Including these considerations in research-funding models could make health technologies more widely available.
Seize the day
We recognize that reorienting the system towards the public interest is hard. First, nationalism is not easy to align with global health concerns. Taxpayer-financed funders often have industrial, economic and political objectives, as well as health and science ones, such as competitiveness, job creation or boosting exports. Competition between nations, as witnessed in the scramble for COVID-19 vaccine doses, can undermine the willingness to cooperate.
Yet international agreements can structure cooperation to meet each country’s needs37, as shown by the influenza framework. International agreements could require contributions of human, financial, cultural and knowledge resources to R&D efforts in return for fair recognition and access to benefits, thereby serving the self-interest of all countries38.
Second, public and private interests are not always aligned. Maximizing returns on private investment is often counter to dedicating resources to unprofitable diseases or ensuring universal affordability of medicines; openly sharing data or IP can dent competitiveness.
But COVID-19 has demonstrated that public funding and stewardship can reduce the R&D costs and risks borne by the private sector39 — for example, by making affordability or data transparency more feasible. Sharing knowledge or technology is more realistic, albeit not guaranteed, when it has been co-produced by public and private actors. For example, CEPI subsidized R&D and technology transfer for US-based drug firm Novavax’s COVID-19 vaccine. The first regulator-approved doses of this vaccine have been produced in India, with priority supply going to developing countries through the COVAX programme. A creative combination of regulation, incentives and persuasion can align private objectives with the global public interest.
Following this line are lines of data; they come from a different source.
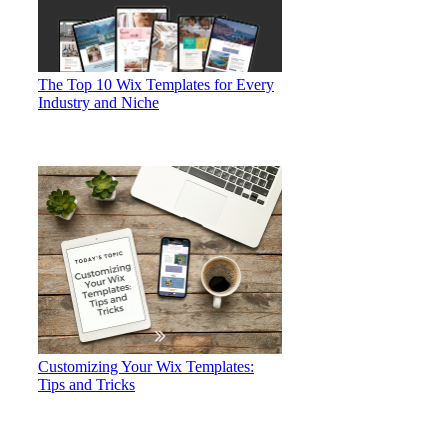
The Top 10 Wix Templates for Every
Industry and Niche
Customizing Your Wix Templates:
Tips and Tricks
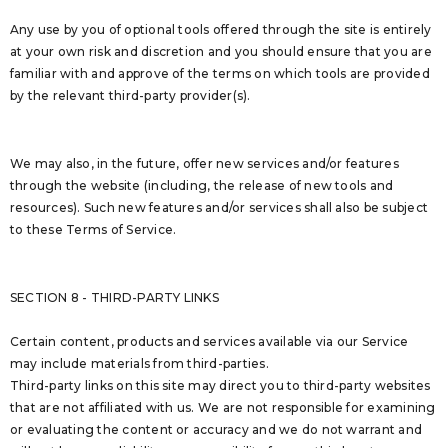
Any use by you of optional tools offered through the site is entirely
at your own risk and discretion and you should ensure that you are
familiar with and approve of the terms on which tools are provided
by the relevant third-party provider(s).
We may also, in the future, offer new services and/or features
through the website (including, the release of new tools and
resources). Such new features and/or services shall also be subject
to these Terms of Service.
SECTION 8 - THIRD-PARTY LINKS
Certain content, products and services available via our Service
may include materials from third-parties.
Third-party links on this site may direct you to third-party websites
that are not affiliated with us. We are not responsible for examining
or evaluating the content or accuracy and we do not warrant and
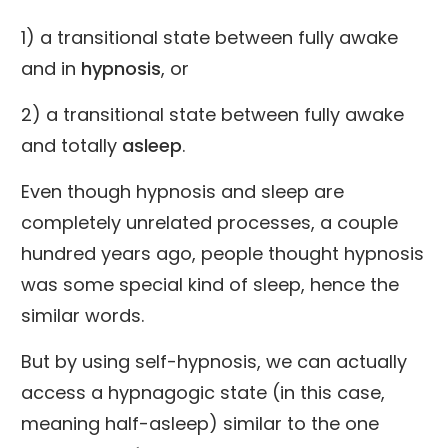
1) a transitional state between fully awake
and in
hypnosis
, or
2) a transitional state between fully awake
and totally
asleep
.
Even though hypnosis and sleep are
completely unrelated processes, a couple
hundred years ago, people thought hypnosis
was some special kind of sleep, hence the
similar words.
But by using self-hypnosis, we can actually
access a hypnagogic state (in this case,
meaning half-asleep) similar to the one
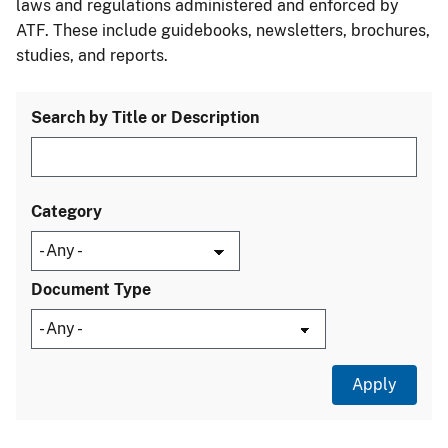
laws and regulations administered and enforced by
ATF. These include guidebooks, newsletters, brochures,
studies, and reports.
Search by Title or Description
Category
Document Type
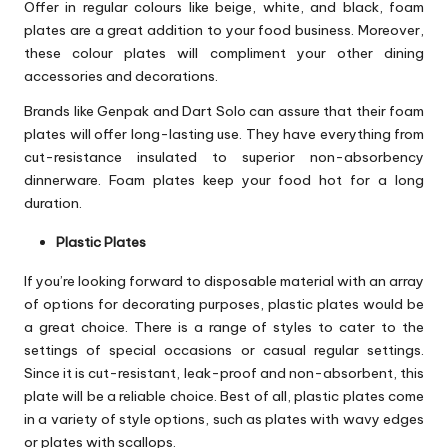
Offer in regular colours like beige, white, and black, foam
plates are a great addition to your food business. Moreover,
these colour plates will compliment your other dining
accessories and decorations.
Brands like Genpak and Dart Solo can assure that their foam
plates will offer long-lasting use. They have everything from
cut-resistance insulated to superior non-absorbency
dinnerware. Foam plates keep your food hot for a long
duration.
Plastic Plates
If you’re looking forward to disposable material with an array
of options for decorating purposes, plastic plates would be
a great choice. There is a range of styles to cater to the
settings of special occasions or casual regular settings.
Since it is cut-resistant, leak-proof and non-absorbent, this
plate will be a reliable choice. Best of all, plastic plates come
in a variety of style options, such as plates with wavy edges
or plates with scallops.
These fundamental governance challenges are not new. Many efforts have been made to address them. These often focus on specific therapeutic areas such as neglected diseases, antibiotics and pandemics, or cover groups of countries or parts of the R&D process (basic research, discovery, translation, development, regulatory review, production, pricing and distribution). Alternatively, they might focus on certain means to achieve specific ends (an international treaty, a global R&D fund, declarations on ethical research or platforms for data sharing)38.
In this article, we have taken a step back and sought to articulate a more holistic vision. COVID-19 has both exposed the shortcomings of the R&D system and offered concrete examples of how we can and must reorient it to meet the global public interest. The 1948 Universal Declaration of Human Rights recognizes people’s right to “share in scientific advancement and its benefits”. If not now, when?